C'est précisément là que réside le danger d'une dépendance excessive vis-à-vis de Nvidia en tant que source si importante pour la croissance de toute l'économie israélienne. À la même vitesse que Mellanox est devenue une mine d'or pour Nvidia, elle pourrait également perdre son statut convoité : si Nvidia trouve un nouveau moyen d'optimiser l'activité mémoire de ses processeurs, ou si des concurrents émergent qui la défient en termes de prix et de capacité mémoire, il serait possible d'assister théoriquement à un changement de statut de Mellanox.

La comparaison évidente est celle avec le concurrent américain Intel, qui était l'entreprise dominante dans l'industrie israélienne et qui, ces dernières années, a été contraint de licencier un quart de ses 12 000 employés en Israël et de geler la construction de deux nouvelles usines à Kiryat Gat. Parallèlement, elle a également cessé de rendre compte au public de sa contribution à l'économie israélienne. Dans le dernier rapport de 2022, Intel a publié que les exportations de puces depuis Kiryat Gat sont responsables de 1,75 % du PIB annuel, un sommet historique.

L'État a également arrêté ses engagements envers Intel : jusqu'à présent, l'État a investi environ 5 milliards de shekels dans diverses subventions à Intel et s'est engagé à investir 11 milliards de shekels supplémentaires - dont il a annulé une subvention de 1,8 milliard de shekels et le reste est en suspens dans l'attente de développements.

Alors, l'économie israélienne dépend-elle vraiment de Nvidia ? « En supposant que le robinet soit fermé et que Mellanox cesse de produire à l'étranger, il pourrait y avoir un impact sur le PIB mais pas sur l'économie réelle en Israël », estime Gil Epstein, professeur d'économie à l'Université Bar-Ilan et chef du domaine du marché du travail au Centre Taub. « Il y aura un certain impact sur les recettes fiscales, et peut-être aussi sur l'emploi, car la forte augmentation du nombre d'employés de Nvidia en Israël est due à son activité ici. Mais cela sera beaucoup moins significatif que toute décision qu'Intel pourrait prendre ici concernant son usine de production et ses trois centres de développement. »

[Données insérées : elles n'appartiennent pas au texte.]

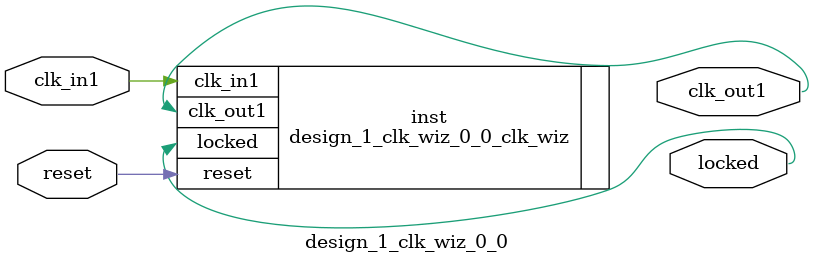
<source format=v>


`timescale 1ps/1ps

(* CORE_GENERATION_INFO = "design_1_clk_wiz_0_0,clk_wiz_v6_0_13_0_0,{component_name=design_1_clk_wiz_0_0,use_phase_alignment=true,use_min_o_jitter=false,use_max_i_jitter=false,use_dyn_phase_shift=false,use_inclk_switchover=false,use_dyn_reconfig=false,enable_axi=0,feedback_source=FDBK_AUTO,PRIMITIVE=MMCM,num_out_clk=1,clkin1_period=10.000,clkin2_period=10.000,use_power_down=false,use_reset=true,use_locked=true,use_inclk_stopped=false,feedback_type=SINGLE,CLOCK_MGR_TYPE=NA,manual_override=false}" *)

module design_1_clk_wiz_0_0 
 (
  // Clock out ports
  output        clk_out1,
  // Status and control signals
  input         reset,
  output        locked,
 // Clock in ports
  input         clk_in1
 );

  design_1_clk_wiz_0_0_clk_wiz inst
  (
  // Clock out ports  
  .clk_out1(clk_out1),
  // Status and control signals               
  .reset(reset), 
  .locked(locked),
 // Clock in ports
  .clk_in1(clk_in1)
  );

endmodule

</source>
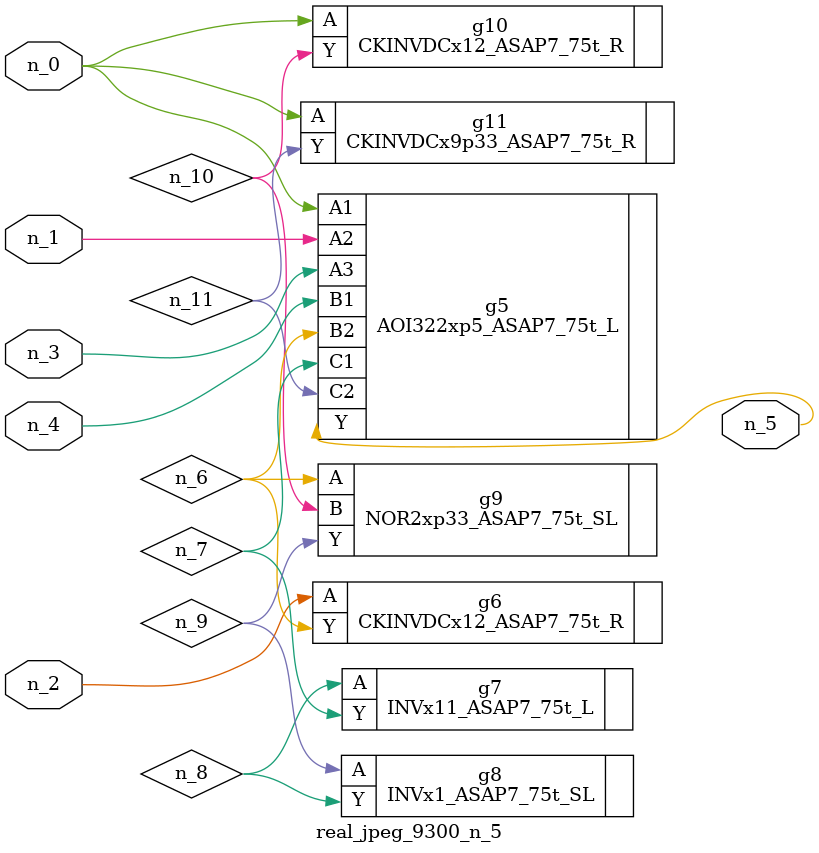
<source format=v>
module real_jpeg_9300_n_5 (n_4, n_0, n_1, n_2, n_3, n_5);

input n_4;
input n_0;
input n_1;
input n_2;
input n_3;

output n_5;

wire n_8;
wire n_11;
wire n_6;
wire n_7;
wire n_10;
wire n_9;

AOI322xp5_ASAP7_75t_L g5 ( 
.A1(n_0),
.A2(n_1),
.A3(n_3),
.B1(n_4),
.B2(n_6),
.C1(n_7),
.C2(n_11),
.Y(n_5)
);

CKINVDCx12_ASAP7_75t_R g10 ( 
.A(n_0),
.Y(n_10)
);

CKINVDCx9p33_ASAP7_75t_R g11 ( 
.A(n_0),
.Y(n_11)
);

CKINVDCx12_ASAP7_75t_R g6 ( 
.A(n_2),
.Y(n_6)
);

NOR2xp33_ASAP7_75t_SL g9 ( 
.A(n_6),
.B(n_10),
.Y(n_9)
);

INVx11_ASAP7_75t_L g7 ( 
.A(n_8),
.Y(n_7)
);

INVx1_ASAP7_75t_SL g8 ( 
.A(n_9),
.Y(n_8)
);


endmodule
</source>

Yonatan Katz de Leader présente une évaluation similaire : « Les exportations de haute technologie sans Nvidia atteignent 11 % en termes de PIB. Il y a environ 400 000 employés ici dans une grande variété d'entreprises, de centres de développement internationaux, de startups et d'entreprises de défense, donc le secteur de la haute technologie est suffisamment stable même sans Nvidia. »

La voie vers les avantages

Quoi qu'il en soit, et bien que Nvidia n'ait pas construit d'usine en Israël et n'emploie pas de travailleurs de production ici, elle entretient également des relations spéciales avec l'État. Dans ses rapports à la bourse, elle a affirmé que l'impôt qu'elle paie en Israël a atteint 1,28 milliard de dollars en 2025, représentant 4 % des revenus de la division communication. La valeur de ses actifs est passée de 840 millions de dollars en 2024 à 1,47 milliard de dollars l'année dernière.

En retour, Nvidia attend non seulement une réduction de l'impôt sur les sociétés (qui, selon les estimations, s'élève actuellement à 9 %), mais aussi la poursuite des achats de processeurs graphiques par l'État, qui a l'intention dans les années à venir d'effectuer des achats directs et indirects de 100 000 processeurs graphiques avec un budget total de 13 milliards de dollars.